__WHAT IS REQUIRED__: Everything from the line containing "X55078095Y-114884761D01*" to the end of the material, both ends included, should be repeated exactly; please give only those lines.

__DATA IN THIS EXERCISE__:
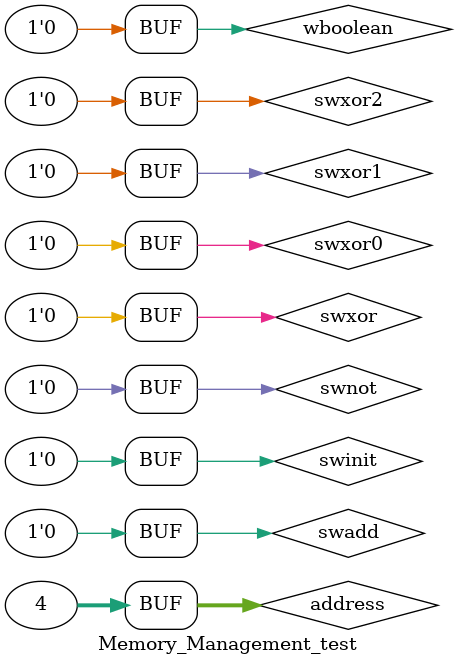
<source format=sv>
module Memory_Management_test();

	logic swxor2,swxor1,swxor0,swxor,swnot,swadd,swinit,wboolean;
	logic [31:0] address,wdata;
	logic [31:0] rdata;
	
	Memory_Management mm(swxor2,swxor1,swxor0,swxor,swnot,swadd,swinit,wboolean,address,wdata, rdata);
	
	initial begin
		swxor2=0;swxor1=0;swxor0=0;swxor=0;swnot=0;swadd=0;swinit=0;wboolean=0;address=0;wdata=0;#10;
		
		wdata=rdata; #10
		
		address='h100; wboolean=1; #10; 
		
		wboolean=0; #10;
		
		address='h004; #10;
		
	
	end
	
	
endmodule 
</source>
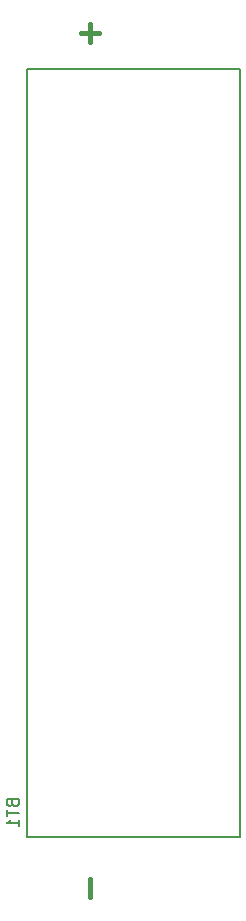
<source format=gbr>
G04 #@! TF.GenerationSoftware,KiCad,Pcbnew,5.0.2-bee76a0~70~ubuntu18.04.1*
G04 #@! TF.CreationDate,2019-05-07T12:57:47+02:00*
G04 #@! TF.ProjectId,pcb_wifi,7063625f-7769-4666-992e-6b696361645f,rev?*
G04 #@! TF.SameCoordinates,Original*
G04 #@! TF.FileFunction,Legend,Bot*
G04 #@! TF.FilePolarity,Positive*
%FSLAX46Y46*%
G04 Gerber Fmt 4.6, Leading zero omitted, Abs format (unit mm)*
G04 Created by KiCad (PCBNEW 5.0.2-bee76a0~70~ubuntu18.04.1) date Di 07 Mai 2019 12:57:47 CEST*
%MOMM*%
%LPD*%
G01*
G04 APERTURE LIST*
%ADD10C,0.150000*%
%ADD11C,0.400000*%
G04 APERTURE END LIST*
D10*
G04 #@! TO.C,BT1*
X56500000Y-52500000D02*
X56500000Y-117500000D01*
X56500000Y-52500000D02*
X74500000Y-52500000D01*
X74500000Y-52500000D02*
X74500000Y-117500000D01*
X74500000Y-117500000D02*
X56500000Y-117500000D01*
X55268571Y-114694285D02*
X55316190Y-114837142D01*
X55363809Y-114884761D01*
X55459047Y-114932380D01*
X55601904Y-114932380D01*
X55697142Y-114884761D01*
X55744761Y-114837142D01*
X55792380Y-114741904D01*
X55792380Y-114360952D01*
X54792380Y-114360952D01*
X54792380Y-114694285D01*
X54840000Y-114789523D01*
X54887619Y-114837142D01*
X54982857Y-114884761D01*
X55078095Y-114884761D01*
X55173333Y-114837142D01*
X55220952Y-114789523D01*
X55268571Y-114694285D01*
X55268571Y-114360952D01*
X54792380Y-115218095D02*
X54792380Y-115789523D01*
X55792380Y-115503809D02*
X54792380Y-115503809D01*
X55792380Y-116646666D02*
X55792380Y-116075238D01*
X55792380Y-116360952D02*
X54792380Y-116360952D01*
X54935238Y-116265714D01*
X55030476Y-116170476D01*
X55078095Y-116075238D01*
D11*
X61832857Y-48678095D02*
X61832857Y-50201904D01*
X62594761Y-49440000D02*
X61070952Y-49440000D01*
X61832857Y-121068095D02*
X61832857Y-122591904D01*
G04 #@! TD*
M02*

</source>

__EXPECTED ANSWER__:
X55078095Y-114884761D01*
X55173333Y-114837142D01*
X55220952Y-114789523D01*
X55268571Y-114694285D01*
X55268571Y-114360952D01*
X54792380Y-115218095D02*
X54792380Y-115789523D01*
X55792380Y-115503809D02*
X54792380Y-115503809D01*
X55792380Y-116646666D02*
X55792380Y-116075238D01*
X55792380Y-116360952D02*
X54792380Y-116360952D01*
X54935238Y-116265714D01*
X55030476Y-116170476D01*
X55078095Y-116075238D01*
D11*
X61832857Y-48678095D02*
X61832857Y-50201904D01*
X62594761Y-49440000D02*
X61070952Y-49440000D01*
X61832857Y-121068095D02*
X61832857Y-122591904D01*
G04 #@! TD*
M02*

</source>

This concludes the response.